Australia's government has been criticised for opting out of a recent international pact to protect three species of threatened sharks and rays.

Blue sharks, dusky whalers and white-spotted wedgefish (guitarfish) were included in a list of 34 endangered animals voted to receive additional protection at the UN-backed Convention of Migratory Species (CMS) conference in Manila last October, as reported on Divernet.

The conference involved more than 1000 delegates from 129 countries, and nearly 48 signatories, including the EU, moved to protect shark species that would benefit from additional conservation measures.

Blue sharks are considered globally “Near Threatened” on the IUCN Red List of Threatened Species, while both dusky whalers and white-spotted wedgefish are ranked “Vulnerable”.

Following the convention, at which Australia had lodged no objection, its government submitted reservations to the listing of the three species to avoid controls applying in Australian waters, according to the Australian Marine Conservation Society (AMCS).

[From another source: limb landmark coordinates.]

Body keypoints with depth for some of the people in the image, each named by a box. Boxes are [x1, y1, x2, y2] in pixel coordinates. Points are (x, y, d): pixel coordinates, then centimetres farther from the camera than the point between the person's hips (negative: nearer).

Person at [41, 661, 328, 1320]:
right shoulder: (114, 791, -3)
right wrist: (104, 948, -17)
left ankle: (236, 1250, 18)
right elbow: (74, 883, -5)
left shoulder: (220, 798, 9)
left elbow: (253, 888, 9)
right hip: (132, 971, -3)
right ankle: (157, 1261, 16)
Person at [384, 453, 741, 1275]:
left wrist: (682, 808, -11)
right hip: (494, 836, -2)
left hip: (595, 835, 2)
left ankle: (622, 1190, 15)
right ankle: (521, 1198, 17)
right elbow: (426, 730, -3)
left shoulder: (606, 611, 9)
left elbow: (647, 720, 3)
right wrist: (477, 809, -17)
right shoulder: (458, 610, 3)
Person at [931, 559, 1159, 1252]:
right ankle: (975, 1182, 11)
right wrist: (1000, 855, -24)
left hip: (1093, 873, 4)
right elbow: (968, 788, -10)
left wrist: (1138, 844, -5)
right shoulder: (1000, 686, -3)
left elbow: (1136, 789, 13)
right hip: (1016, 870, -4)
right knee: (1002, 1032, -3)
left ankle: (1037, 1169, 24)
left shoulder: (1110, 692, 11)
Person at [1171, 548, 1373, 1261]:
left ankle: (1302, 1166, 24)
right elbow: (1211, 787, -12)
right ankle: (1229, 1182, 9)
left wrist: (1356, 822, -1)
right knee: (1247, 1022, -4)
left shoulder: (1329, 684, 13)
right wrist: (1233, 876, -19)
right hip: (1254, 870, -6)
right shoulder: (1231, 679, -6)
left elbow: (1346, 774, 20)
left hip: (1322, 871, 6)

The sharks are currently targeted by commercial fisheries or caught incidentally in Australia, and their fins or flesh are both consumed domestically and exported.

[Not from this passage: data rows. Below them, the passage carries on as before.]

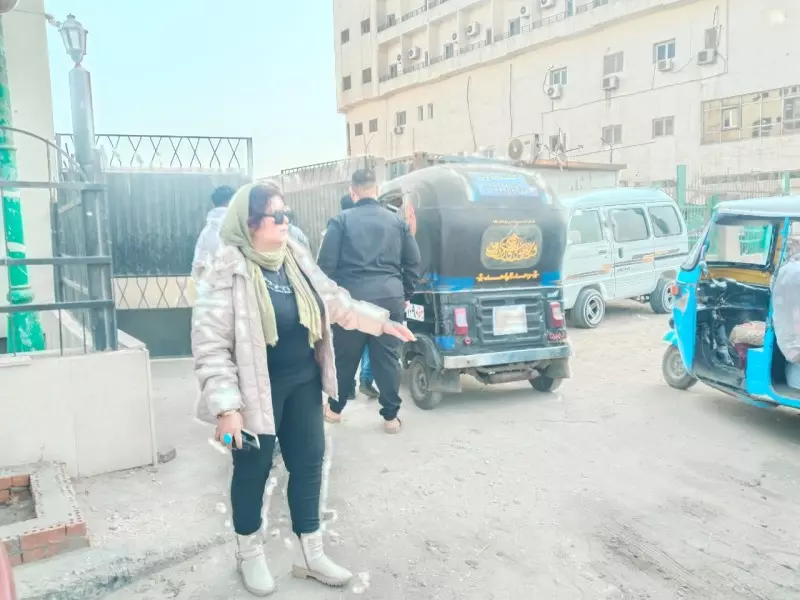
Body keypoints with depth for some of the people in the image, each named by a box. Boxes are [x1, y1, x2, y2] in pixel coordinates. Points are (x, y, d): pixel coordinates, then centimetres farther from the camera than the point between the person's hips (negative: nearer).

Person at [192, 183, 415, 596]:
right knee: (253, 469, 11)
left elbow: (334, 300, 15)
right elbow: (209, 344, -20)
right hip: (258, 389, -6)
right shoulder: (229, 273, -18)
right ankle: (249, 553, 36)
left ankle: (309, 554, 32)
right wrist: (225, 406, -25)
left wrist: (381, 321, 17)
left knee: (308, 463, 13)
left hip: (303, 382, 7)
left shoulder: (296, 257, 2)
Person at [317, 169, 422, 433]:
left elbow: (326, 263, -3)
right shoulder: (398, 221, 9)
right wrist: (406, 294, 21)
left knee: (345, 357, 13)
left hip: (353, 298, -2)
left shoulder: (341, 221, -1)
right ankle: (391, 416, 13)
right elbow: (413, 262, 11)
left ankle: (335, 408, 30)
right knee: (388, 358, 9)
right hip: (391, 298, 2)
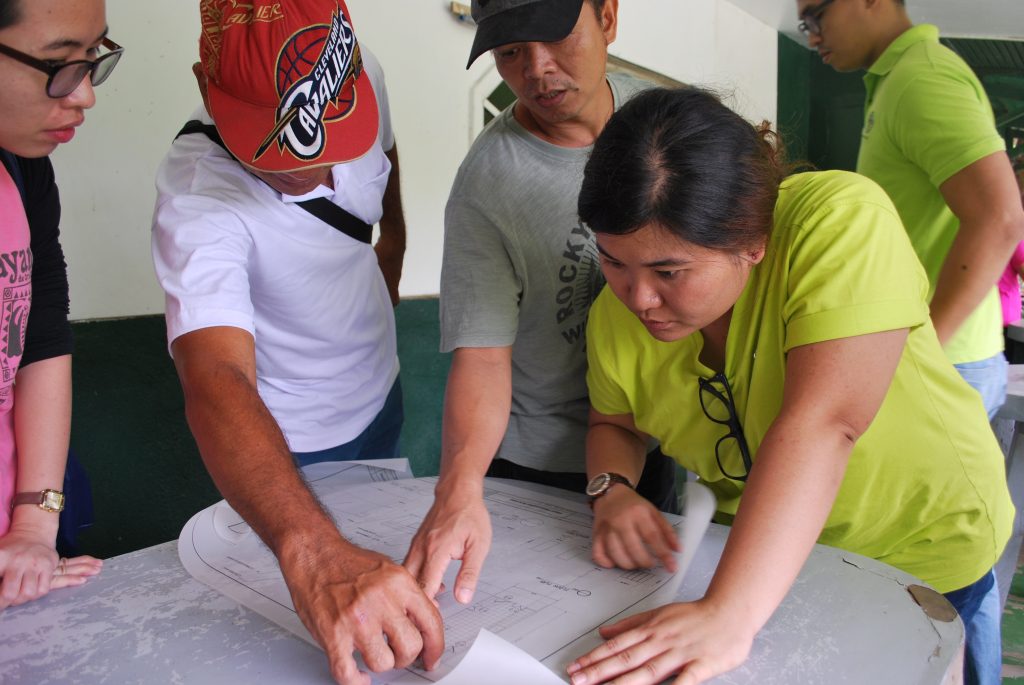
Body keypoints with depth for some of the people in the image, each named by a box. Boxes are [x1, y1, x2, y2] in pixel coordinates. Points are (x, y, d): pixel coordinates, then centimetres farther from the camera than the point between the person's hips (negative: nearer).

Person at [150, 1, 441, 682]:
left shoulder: (363, 77, -21)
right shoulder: (196, 200, -38)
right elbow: (217, 383, -53)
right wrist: (311, 550, -67)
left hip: (379, 388, 6)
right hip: (285, 445, -6)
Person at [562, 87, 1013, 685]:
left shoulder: (842, 220, -33)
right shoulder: (619, 312, -17)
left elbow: (822, 422, -42)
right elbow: (615, 424, 1)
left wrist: (729, 613, -49)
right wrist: (611, 493, -22)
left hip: (918, 547, -3)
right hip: (756, 544, 4)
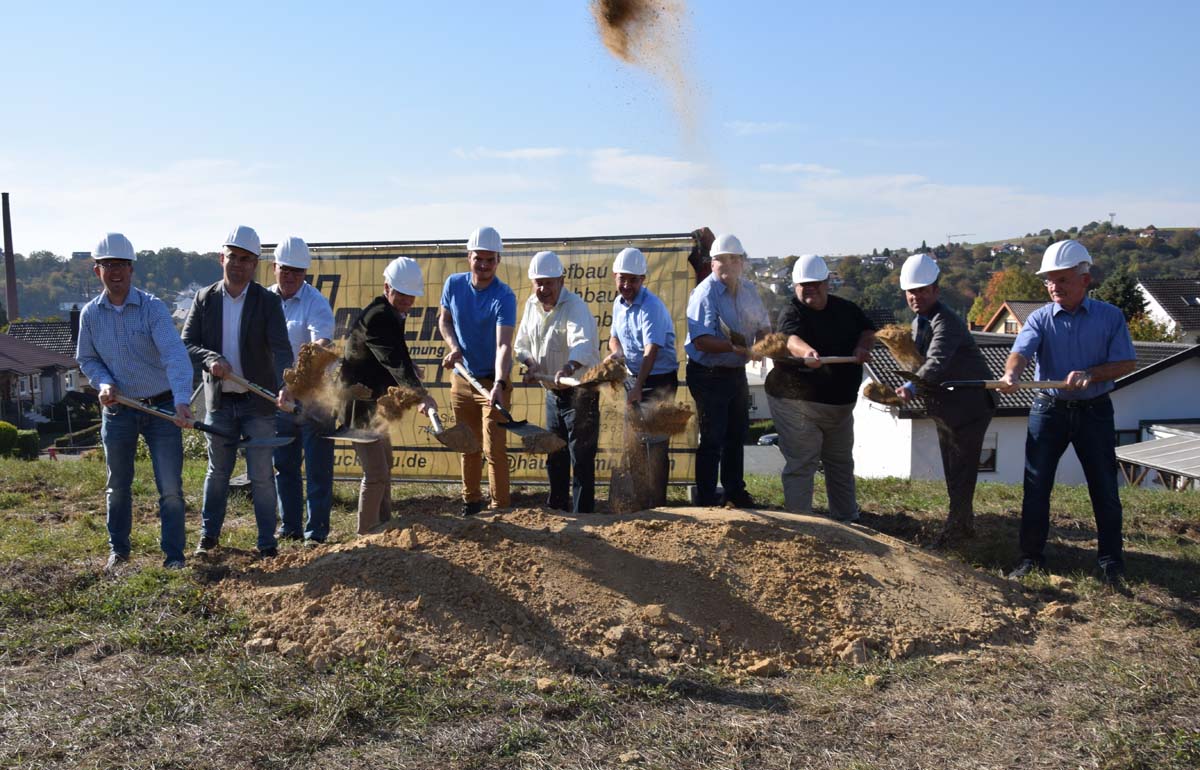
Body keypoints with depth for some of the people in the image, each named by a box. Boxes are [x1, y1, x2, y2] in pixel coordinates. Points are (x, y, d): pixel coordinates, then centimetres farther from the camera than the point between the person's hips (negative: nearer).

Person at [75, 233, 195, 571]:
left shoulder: (152, 308, -14)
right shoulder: (90, 314, -1)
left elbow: (175, 355, -26)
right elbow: (86, 359, 12)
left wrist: (182, 400, -40)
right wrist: (103, 383, -10)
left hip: (161, 407, -3)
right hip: (117, 410, 4)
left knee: (170, 487, -2)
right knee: (118, 486, 17)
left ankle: (173, 554, 11)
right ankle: (118, 550, 33)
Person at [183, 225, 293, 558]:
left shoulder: (268, 302, -8)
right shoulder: (205, 299, 1)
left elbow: (281, 350, -18)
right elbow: (187, 343, 1)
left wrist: (285, 388, -35)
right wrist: (210, 359, -21)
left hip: (258, 402, -2)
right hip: (219, 401, 2)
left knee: (261, 475, 4)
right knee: (217, 471, 16)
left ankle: (267, 541, 15)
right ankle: (209, 535, 29)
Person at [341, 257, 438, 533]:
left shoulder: (392, 314, 7)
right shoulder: (376, 317, -25)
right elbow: (395, 360, -39)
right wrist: (419, 393, -49)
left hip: (374, 401, 11)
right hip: (359, 404, -11)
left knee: (384, 468, 21)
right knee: (376, 473, -12)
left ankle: (383, 527, 35)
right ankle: (366, 535, -2)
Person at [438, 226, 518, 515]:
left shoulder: (504, 297, -20)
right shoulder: (454, 284, -5)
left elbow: (504, 345, -30)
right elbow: (444, 319, 12)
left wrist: (499, 383, -45)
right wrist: (453, 347, -8)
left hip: (492, 380, -4)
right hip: (462, 378, 5)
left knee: (494, 449, -5)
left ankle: (499, 509, 4)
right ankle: (471, 502, 29)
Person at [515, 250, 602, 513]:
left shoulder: (575, 306, -22)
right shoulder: (531, 305, 3)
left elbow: (583, 344, -40)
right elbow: (522, 343, 11)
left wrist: (568, 368, -59)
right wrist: (531, 363, -10)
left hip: (580, 393, -8)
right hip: (553, 392, 8)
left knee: (581, 458, -7)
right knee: (555, 456, 18)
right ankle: (556, 509, 33)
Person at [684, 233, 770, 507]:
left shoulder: (749, 290, 6)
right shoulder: (705, 293, -18)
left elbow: (763, 326, 12)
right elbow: (701, 341, -27)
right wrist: (734, 347, -38)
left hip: (737, 372, 8)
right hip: (710, 376, -8)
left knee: (737, 433, 19)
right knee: (712, 439, -2)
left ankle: (735, 491, 36)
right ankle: (706, 500, 9)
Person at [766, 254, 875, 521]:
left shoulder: (845, 309, 6)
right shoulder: (792, 313, -17)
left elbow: (868, 330, 12)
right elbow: (792, 339, -37)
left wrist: (862, 347, -12)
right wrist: (807, 352, -60)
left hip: (841, 402, 7)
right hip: (797, 401, -7)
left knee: (841, 463, 19)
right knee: (801, 464, -9)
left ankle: (847, 519, 33)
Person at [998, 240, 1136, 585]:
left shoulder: (1110, 316, -1)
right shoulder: (1040, 318, -2)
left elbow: (1127, 362, -4)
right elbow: (1021, 350, -20)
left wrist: (1090, 375, -21)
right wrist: (1011, 374, -42)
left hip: (1095, 411, 0)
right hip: (1049, 410, 1)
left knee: (1105, 488, 5)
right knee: (1036, 486, 3)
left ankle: (1111, 560, 19)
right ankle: (1031, 556, 15)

“This feels like history repeating,” commented AMCS Senior Marine Campaigner Tooni Mahto. “The Australian government previously stepped out of its commitments to protect threatened hammerhead and thresher sharks in 2014.

“Australia used to be an international leader in shark conservation. That crown has well and truly slipped and hit the ground. Instead of leading the way, we’re looking for back-routes to wriggle out of our international obligation to conserve sharks.

“Healthy oceans need sharks – it’s as simple as that.”